== 提供テキスト ==
富士見坂 ふじみざか この坂道は,大正末期ごろから行われた耕地整理によって出来た道である。ここからは,富士山がよく見えるので,富士見坂と呼ぶようになったといわれている。昭和六十年三月 大田区
現在は樹木に隠されて 富士山を見ることはできない。命名時期=大正末期
田園調布せせらぎ公園
かつての多摩川園遊園地で、その後民間のテニスクラブであった土地を整備した水と緑に囲まれた豊かな自然を感じることのできる公園です。園内には大きな湧水池が2か所あり、様々な水生生物が生息しています。春にはサクラ、ヤエザクラ、など楽しめ、秋にはイロハモミジの紅葉を楽しむことができます。また3か所の多目的広場は子どもと大人で毎日のように賑わっています。(大田区HP)
⑤いろは坂(階段)(#558)
大田区田園調布1丁目。東急多摩川駅前の田園調布せせらぎ公園内の3つの坂の一つ。ジグザグに曲がりながら北に上る。80m。急な階段。ジグザグに曲がりながら上る階段坂。標識はないが,公園の案内図に坂名が書かれている。田園調布せせらぎ公園は 大田区が2008年に開設した新しい公園。命名時期=2008年
⑥大山坂(おおやまざか)(#559)
===
== 表示データ ==
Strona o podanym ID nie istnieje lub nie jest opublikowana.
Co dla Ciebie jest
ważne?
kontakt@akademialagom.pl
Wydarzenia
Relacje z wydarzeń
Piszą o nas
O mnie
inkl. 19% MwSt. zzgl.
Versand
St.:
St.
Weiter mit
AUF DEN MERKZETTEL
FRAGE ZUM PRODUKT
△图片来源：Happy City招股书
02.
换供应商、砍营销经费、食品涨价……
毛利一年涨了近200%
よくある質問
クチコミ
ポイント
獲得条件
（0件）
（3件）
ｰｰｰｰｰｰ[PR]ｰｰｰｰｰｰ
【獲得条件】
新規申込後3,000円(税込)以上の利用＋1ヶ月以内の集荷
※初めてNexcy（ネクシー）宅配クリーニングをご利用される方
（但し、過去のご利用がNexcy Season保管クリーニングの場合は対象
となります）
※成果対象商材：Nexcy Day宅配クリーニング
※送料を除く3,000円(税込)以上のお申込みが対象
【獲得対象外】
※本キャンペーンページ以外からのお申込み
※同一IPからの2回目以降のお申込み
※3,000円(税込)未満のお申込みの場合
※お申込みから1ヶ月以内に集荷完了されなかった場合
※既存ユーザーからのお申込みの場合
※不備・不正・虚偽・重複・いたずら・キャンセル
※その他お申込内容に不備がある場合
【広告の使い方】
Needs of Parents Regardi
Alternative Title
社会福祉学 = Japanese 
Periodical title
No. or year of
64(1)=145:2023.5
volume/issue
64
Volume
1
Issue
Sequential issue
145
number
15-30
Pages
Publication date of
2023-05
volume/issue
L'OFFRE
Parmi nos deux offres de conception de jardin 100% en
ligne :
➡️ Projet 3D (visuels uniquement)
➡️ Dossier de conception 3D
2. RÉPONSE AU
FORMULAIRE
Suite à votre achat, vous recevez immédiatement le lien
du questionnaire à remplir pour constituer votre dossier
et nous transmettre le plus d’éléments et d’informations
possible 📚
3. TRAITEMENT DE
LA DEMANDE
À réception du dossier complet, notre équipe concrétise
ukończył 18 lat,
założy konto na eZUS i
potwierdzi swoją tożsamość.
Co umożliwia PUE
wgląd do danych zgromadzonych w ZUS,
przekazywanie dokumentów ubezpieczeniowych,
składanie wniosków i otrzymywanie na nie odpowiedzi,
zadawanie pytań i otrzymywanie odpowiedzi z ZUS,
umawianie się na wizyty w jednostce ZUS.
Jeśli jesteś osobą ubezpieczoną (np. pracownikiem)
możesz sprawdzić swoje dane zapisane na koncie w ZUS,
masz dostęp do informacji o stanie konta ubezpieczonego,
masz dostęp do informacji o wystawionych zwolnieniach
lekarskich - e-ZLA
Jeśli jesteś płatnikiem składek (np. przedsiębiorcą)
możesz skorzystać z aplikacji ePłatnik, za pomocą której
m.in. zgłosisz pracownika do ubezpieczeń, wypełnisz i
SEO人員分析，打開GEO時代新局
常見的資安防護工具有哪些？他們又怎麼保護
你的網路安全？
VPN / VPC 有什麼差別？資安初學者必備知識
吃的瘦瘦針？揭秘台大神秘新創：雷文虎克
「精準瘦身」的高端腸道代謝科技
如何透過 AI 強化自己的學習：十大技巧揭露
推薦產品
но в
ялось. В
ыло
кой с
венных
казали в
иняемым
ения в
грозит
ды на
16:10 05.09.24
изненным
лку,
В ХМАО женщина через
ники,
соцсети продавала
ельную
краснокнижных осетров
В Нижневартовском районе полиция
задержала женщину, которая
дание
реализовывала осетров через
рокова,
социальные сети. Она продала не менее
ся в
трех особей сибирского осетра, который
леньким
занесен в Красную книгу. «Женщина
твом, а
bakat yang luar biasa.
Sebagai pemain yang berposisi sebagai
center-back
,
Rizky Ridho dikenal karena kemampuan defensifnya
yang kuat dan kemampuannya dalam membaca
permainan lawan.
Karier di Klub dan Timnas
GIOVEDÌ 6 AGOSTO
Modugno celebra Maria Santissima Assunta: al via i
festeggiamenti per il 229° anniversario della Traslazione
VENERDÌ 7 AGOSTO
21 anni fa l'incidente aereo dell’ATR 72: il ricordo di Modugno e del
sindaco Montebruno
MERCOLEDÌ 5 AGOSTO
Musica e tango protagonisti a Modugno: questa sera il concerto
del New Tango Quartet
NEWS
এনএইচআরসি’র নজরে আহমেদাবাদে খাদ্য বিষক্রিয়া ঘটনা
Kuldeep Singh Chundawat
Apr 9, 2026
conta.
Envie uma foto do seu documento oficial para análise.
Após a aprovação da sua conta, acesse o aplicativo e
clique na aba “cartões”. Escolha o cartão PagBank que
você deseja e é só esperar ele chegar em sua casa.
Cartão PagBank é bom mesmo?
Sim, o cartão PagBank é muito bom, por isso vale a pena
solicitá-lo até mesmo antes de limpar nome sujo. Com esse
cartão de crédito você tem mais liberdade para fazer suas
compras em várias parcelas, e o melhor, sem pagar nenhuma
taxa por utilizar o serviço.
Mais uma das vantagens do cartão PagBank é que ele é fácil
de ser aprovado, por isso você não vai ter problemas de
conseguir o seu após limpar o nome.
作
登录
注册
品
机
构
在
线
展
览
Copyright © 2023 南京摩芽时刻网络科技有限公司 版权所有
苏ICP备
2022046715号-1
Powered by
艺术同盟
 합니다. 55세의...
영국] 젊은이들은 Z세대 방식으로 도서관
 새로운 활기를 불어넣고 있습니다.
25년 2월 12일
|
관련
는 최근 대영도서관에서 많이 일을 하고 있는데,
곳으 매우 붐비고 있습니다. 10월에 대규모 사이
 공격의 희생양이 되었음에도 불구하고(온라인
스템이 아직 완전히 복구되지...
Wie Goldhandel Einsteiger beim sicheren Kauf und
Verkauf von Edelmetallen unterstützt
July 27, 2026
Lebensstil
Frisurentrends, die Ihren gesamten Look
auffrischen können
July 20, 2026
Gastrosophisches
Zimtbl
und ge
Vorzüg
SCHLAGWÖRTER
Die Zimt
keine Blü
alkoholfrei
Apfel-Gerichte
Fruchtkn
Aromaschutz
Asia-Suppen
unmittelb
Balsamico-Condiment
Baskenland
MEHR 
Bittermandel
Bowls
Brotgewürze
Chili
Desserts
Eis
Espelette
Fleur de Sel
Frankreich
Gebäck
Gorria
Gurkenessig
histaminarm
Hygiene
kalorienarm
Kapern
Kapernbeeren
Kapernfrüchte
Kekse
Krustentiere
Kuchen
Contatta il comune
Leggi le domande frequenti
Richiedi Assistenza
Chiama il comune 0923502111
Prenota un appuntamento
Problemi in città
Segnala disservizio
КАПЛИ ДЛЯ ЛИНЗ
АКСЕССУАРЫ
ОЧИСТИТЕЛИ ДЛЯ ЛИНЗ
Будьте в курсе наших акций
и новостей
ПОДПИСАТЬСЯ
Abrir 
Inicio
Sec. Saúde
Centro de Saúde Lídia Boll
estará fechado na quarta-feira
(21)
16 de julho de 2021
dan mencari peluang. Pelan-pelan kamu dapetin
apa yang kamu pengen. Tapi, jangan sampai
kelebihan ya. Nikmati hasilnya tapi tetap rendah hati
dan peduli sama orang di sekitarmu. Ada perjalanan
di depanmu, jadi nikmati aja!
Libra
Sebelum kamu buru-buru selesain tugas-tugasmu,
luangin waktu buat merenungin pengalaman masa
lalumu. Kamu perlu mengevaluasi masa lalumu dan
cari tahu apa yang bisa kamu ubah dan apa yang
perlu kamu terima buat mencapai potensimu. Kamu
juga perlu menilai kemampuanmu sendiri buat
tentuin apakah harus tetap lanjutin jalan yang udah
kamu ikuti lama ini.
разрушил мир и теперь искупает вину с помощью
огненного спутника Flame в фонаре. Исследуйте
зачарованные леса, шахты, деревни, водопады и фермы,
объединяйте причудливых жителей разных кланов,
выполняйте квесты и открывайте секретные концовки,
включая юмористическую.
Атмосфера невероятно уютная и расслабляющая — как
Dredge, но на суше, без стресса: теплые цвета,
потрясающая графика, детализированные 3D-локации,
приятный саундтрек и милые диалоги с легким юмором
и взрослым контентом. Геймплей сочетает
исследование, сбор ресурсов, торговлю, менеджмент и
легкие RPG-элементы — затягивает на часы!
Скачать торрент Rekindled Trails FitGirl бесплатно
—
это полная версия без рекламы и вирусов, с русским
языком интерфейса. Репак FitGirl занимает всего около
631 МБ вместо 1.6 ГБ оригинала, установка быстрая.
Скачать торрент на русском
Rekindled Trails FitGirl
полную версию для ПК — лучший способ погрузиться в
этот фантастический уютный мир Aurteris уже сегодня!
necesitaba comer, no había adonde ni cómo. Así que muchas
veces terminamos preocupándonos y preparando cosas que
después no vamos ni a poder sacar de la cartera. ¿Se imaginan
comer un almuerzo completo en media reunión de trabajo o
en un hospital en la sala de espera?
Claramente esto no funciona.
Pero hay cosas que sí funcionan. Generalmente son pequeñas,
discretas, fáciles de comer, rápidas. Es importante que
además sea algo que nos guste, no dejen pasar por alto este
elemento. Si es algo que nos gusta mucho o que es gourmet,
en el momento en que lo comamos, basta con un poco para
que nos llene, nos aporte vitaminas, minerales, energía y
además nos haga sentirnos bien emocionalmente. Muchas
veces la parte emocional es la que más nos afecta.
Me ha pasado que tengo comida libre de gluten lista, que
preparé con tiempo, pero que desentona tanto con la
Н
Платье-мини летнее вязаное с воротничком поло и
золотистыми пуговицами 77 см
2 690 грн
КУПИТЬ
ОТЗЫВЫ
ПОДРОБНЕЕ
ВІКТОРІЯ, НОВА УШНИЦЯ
===
◆ 作業目標 ◆
田園調布の坂道を紹介する文章を、最後の行の後から書き継いでください。

◆ 課題への回答 ◆
大田区田園調布1丁目。東急多摩川駅前の田園調布せせらぎ公園内の3つの坂の一つ。北に上る。65m。急な階段。まっすぐ上る階段坂。標識はないが,公園の案内図に坂名が書かれている。いる。田園調布せせらぎ公園は 大田区が2008年に開設した新しい公園。命名時期=2008年
⑦滝坂(たきざか)(#560)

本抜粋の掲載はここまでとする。